Do I write about my feelings? I don't think that would be too interesting or sometimes I think it would be to depressing.
Should I write about my every day life? There again sometimes it would be to much to write and other times my life can be boring and not so interesting.
Then when I do find time to sit and maybe attempt to write something, I get interrupted by others and my train of thought gets side tracked.
This summer taught me a lot about human behavior. First, if you don't do anything neither will anyone else. For example if you don't call people and ask to do things with them or be included, you don't get to do things with them or have them call you. So I am left to surmise that I would not have been included or thought of in the first place.
If you stay in your house, you get to be alone with no thought of you on any ones mind.
If you initiate a plan and then call people they would be more then willing to get together to do things, but if you do not make that first step you are left by the side lines.
I guess what I am trying to say and it is coming out as depressing is that we are in control of our lives. WE need to make the first move or do things by ourselves. No one is responsible for your life but you. But there are things that are confusing to me.
Then it got me to thinking? What makes a friend, is it someone who listens, cares, feels your pain, laughs with you, cries with you, but in the end is there to have spent some time to be with you. Or is a friend just someone who puts up with you and is not willing to have you as a part in their lives but puts on a good front. I have been confused on this matter for awhile now.
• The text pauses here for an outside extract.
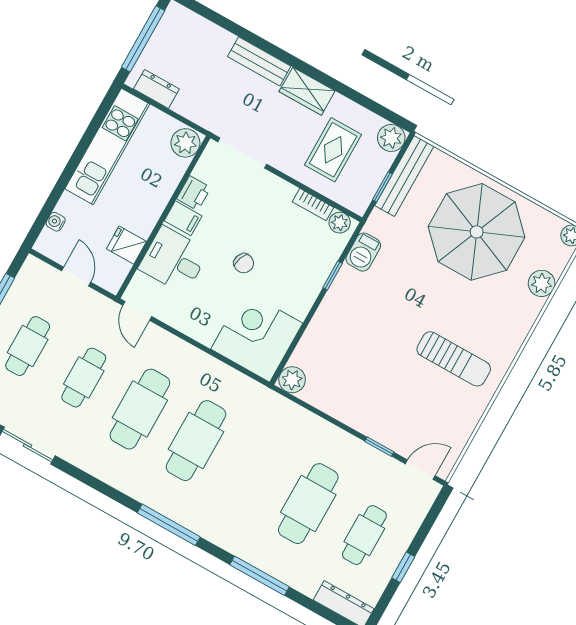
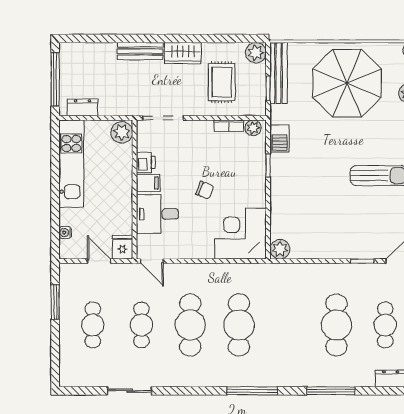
fridge: (126, 245) -> (123, 247), moved, turned 90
I know my true friend and yes I said the singular friend. She is there no matter what, she will listen and love me for who I am. I can count on her no matter how much time passes or what gets in our way. So why doesn't this seem to work with other people.
I have tried to give space, but that comes off not interested. I have tried to be more aggressive but then I am to pushy. Maybe it is the way I talk, how I laugh a little too loud, have not enough to talk about at times( but my one true friend and I can talk for hours) hummmm.....
Most times I don't do things because I don't feel truly welcomed. I always feel like an outsider. Sometimes in my own family. Is this just my mind thinking this way for some reason or is it truly something that hinders me from making friends.
I guess I will have to ponder on this matter more to find out. I only know I try very hard to be the best person I can be, love who I am with, do things for others, try and be a good listener, be funny when I can, be sorry for things I've may have done wrong, show interested in others, try and be of service the best way I know how, be available to others and still I am doing something wrong.
One day I hope to find out what that is.
Fun Games to Play With Water Balloons
6 months ago
1 comments:
Hmmm.... Life is complicated isn't it? I have realized since our changes at church that people I held "close" might have been close out of convenience... And others are true friends- even if we go weeks without talking or seeing one another. ]
For what it is worth, I really doubt you are doing anything wrong! I hope your heart is happy even with all that is on your mind. You are a remarkable woman who is such a good friend to so many.